Ok, so after whole day of profiling, digging and fiddling with the code, I achieved 2.5X speed improvement of the rendering method (the call to al_draw_tinted_scaled_rotated_bitmap_region).
Now, I can go up to 40k sprites while keeping 60FPS, and that is only because the sprite preparation and sorting for the render is now slowing it down the most, so after some other changes, I think it could go to 60k or more.
Some of these optimisations were very custom and result of tighter integration of our rendering method with allegro, but big part of it could be applied to allegro to make it generally faster, I believe.

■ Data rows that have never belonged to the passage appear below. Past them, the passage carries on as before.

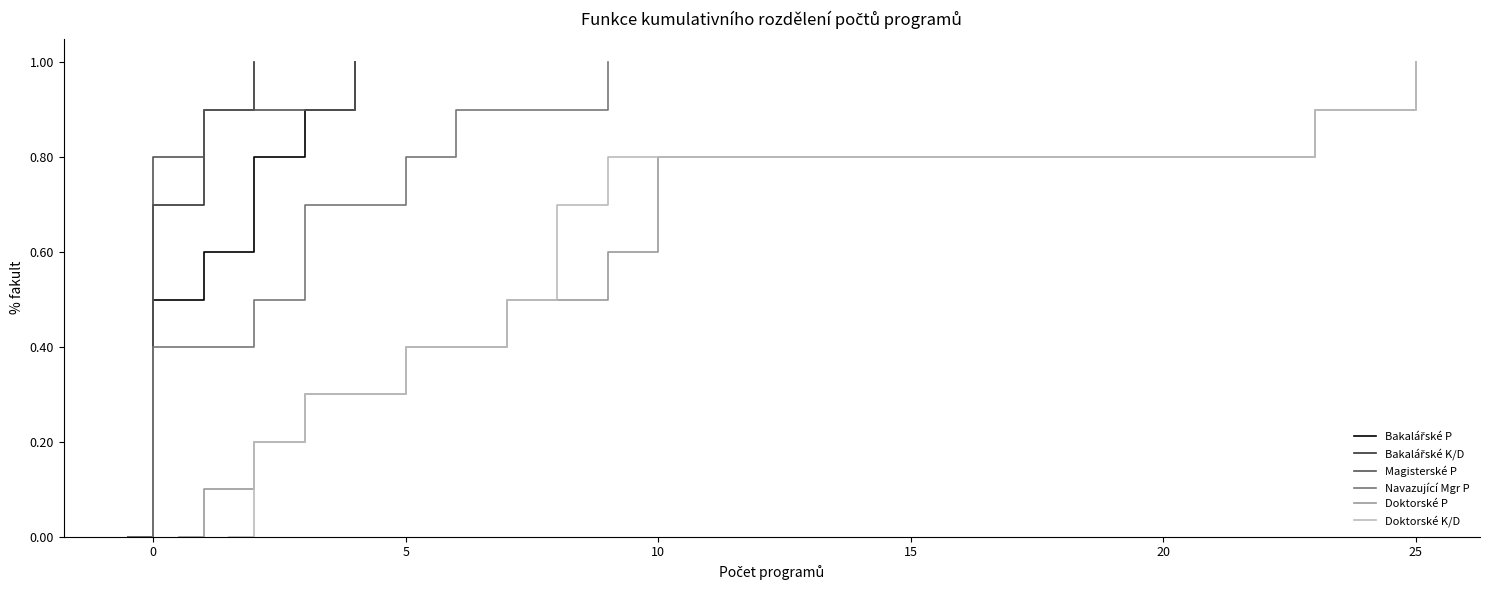

How many lines are shown in the chart?

6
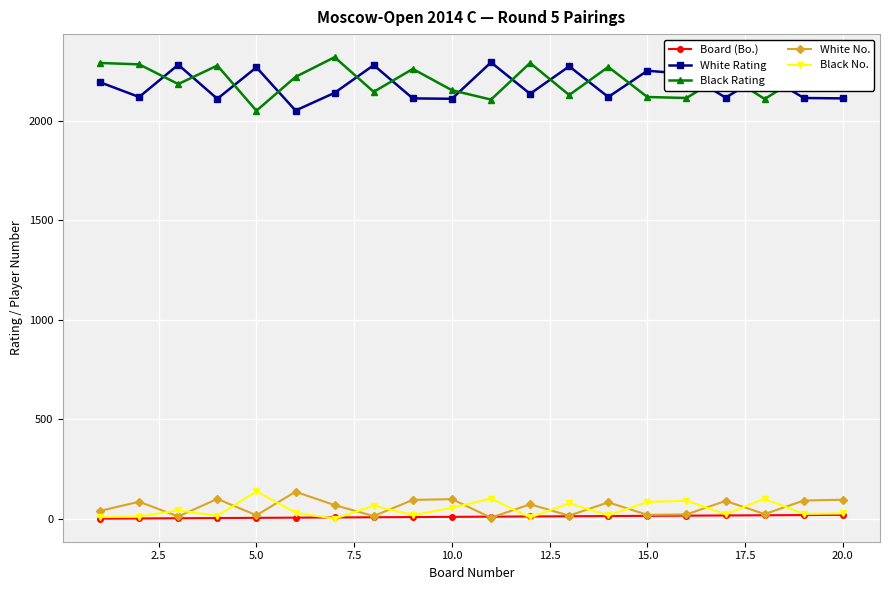

What is the greatest value displayed?

2319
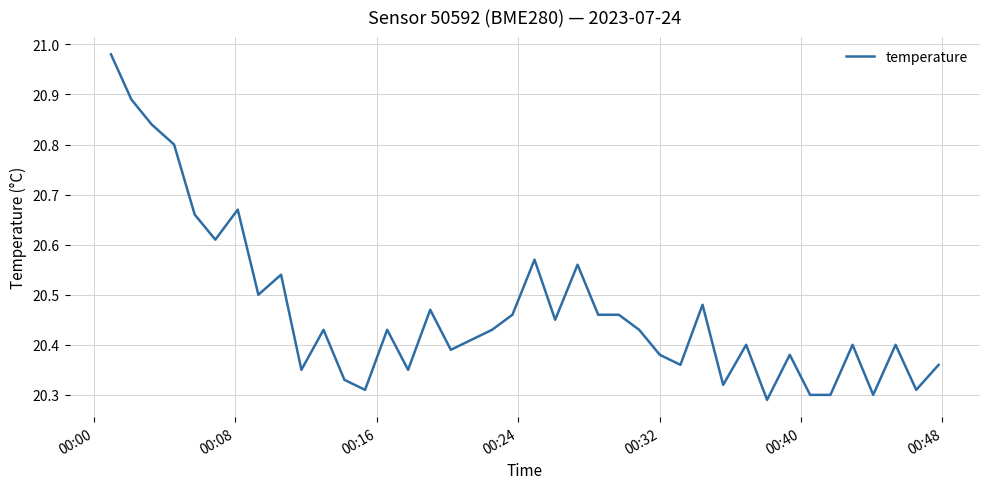

What is the difference between the maximum and minimum values?

0.7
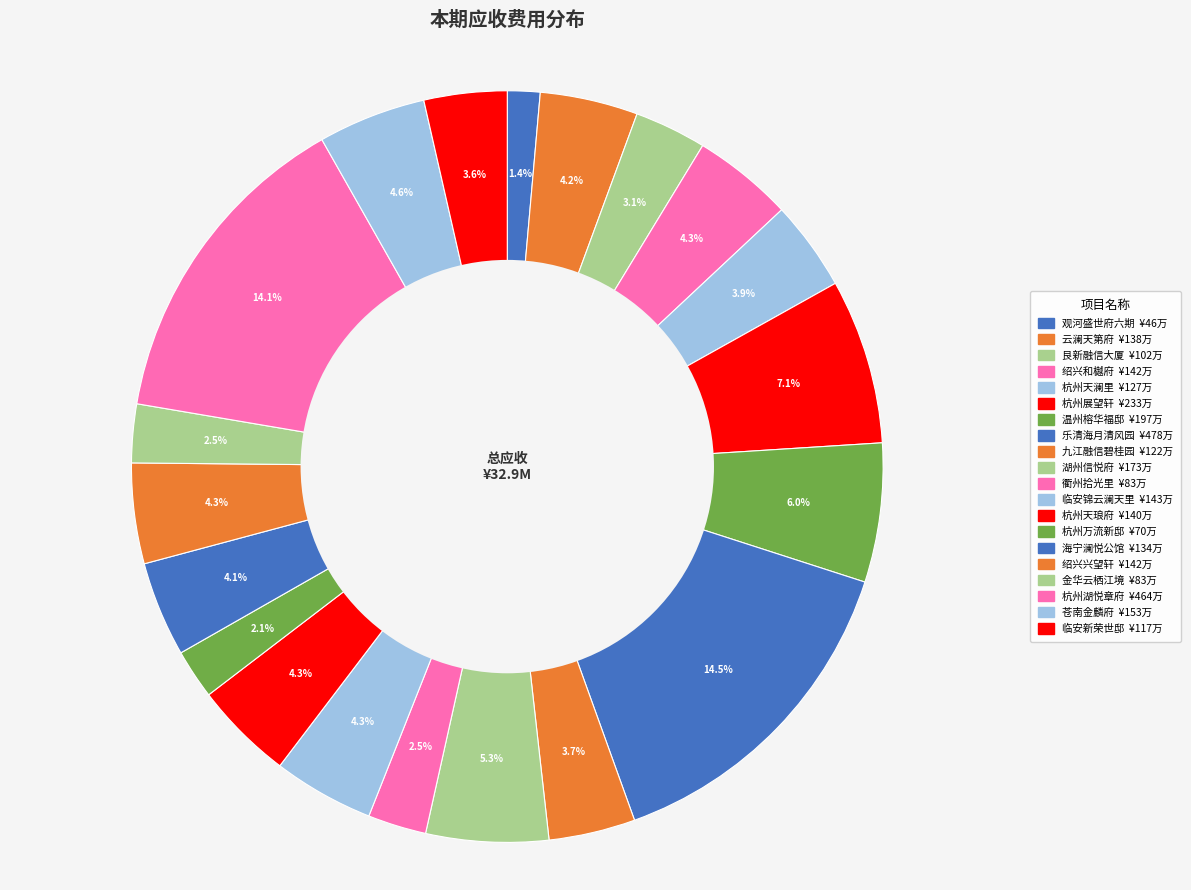

To the nearest percent, what percentage of the pie is 海宁澜悦公馆?

4%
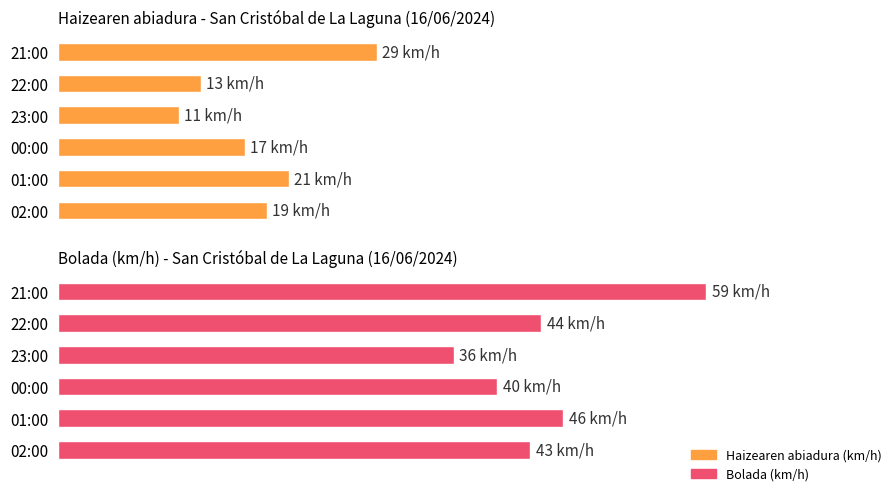

Which series has the largest total across all categories?

Bolada (km/h)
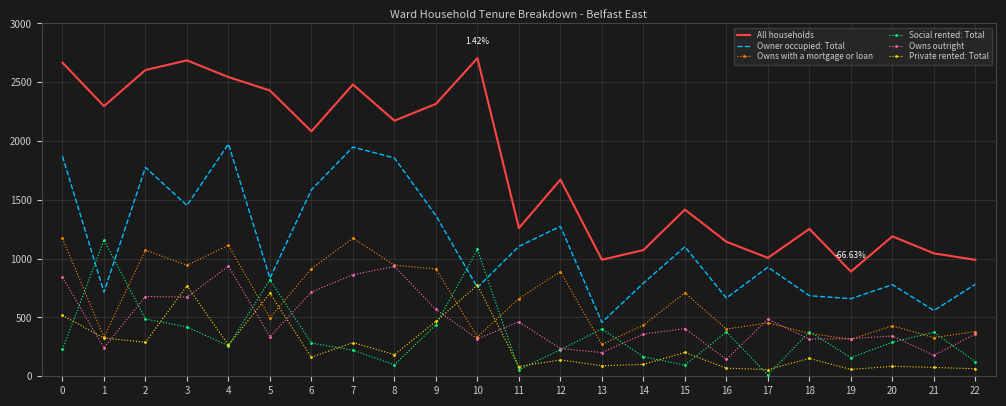

What is the maximum value shown in the chart?

2705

I might propose a patch later.
These changes were the most important
The backup could be easily removed as long as I initialised the identity transform in drawing of primitives, but the overall gain is big
in d3d drawing, it checks if the VERTICAL/HORIZONTAL flip is active, but that is already dealt with in the allegro method (and the flag is turned off), so these ifs are always off and can be removed
The blender was used on every sprite, I put it away completely because of the integration, but some simple condition that would check if it should be applied would help anyway (it takes time)
The internal quad drawing called al_get_current_transform and the color converting functions 4 times in a row, while it could just get it once and use it (it really speeds up a lot)
The internal quad function could be integrated into the d3d drawing function
Custom optimisations were mainly:
I created all the needed functions with postfix "_optimised" and used some other things, like using global transform and bitmap_target objects (not using the apply_transform methods etc, it also slows thing down), I know it is ugly, but it just helps.
I diminished the method calls by using the internals of the public allegro draw method and the drawer method and used its code directly in my system draw routine, as well as connecting some methods.
All my sprites are sub-bitmaps (parts of atlases), so I could remove those ifs that check for sub-bitmaps.
I removed all the branches we never use (non-accelerated drawing, drawing from backbuffer and similar), smaller functions are better for cache hits.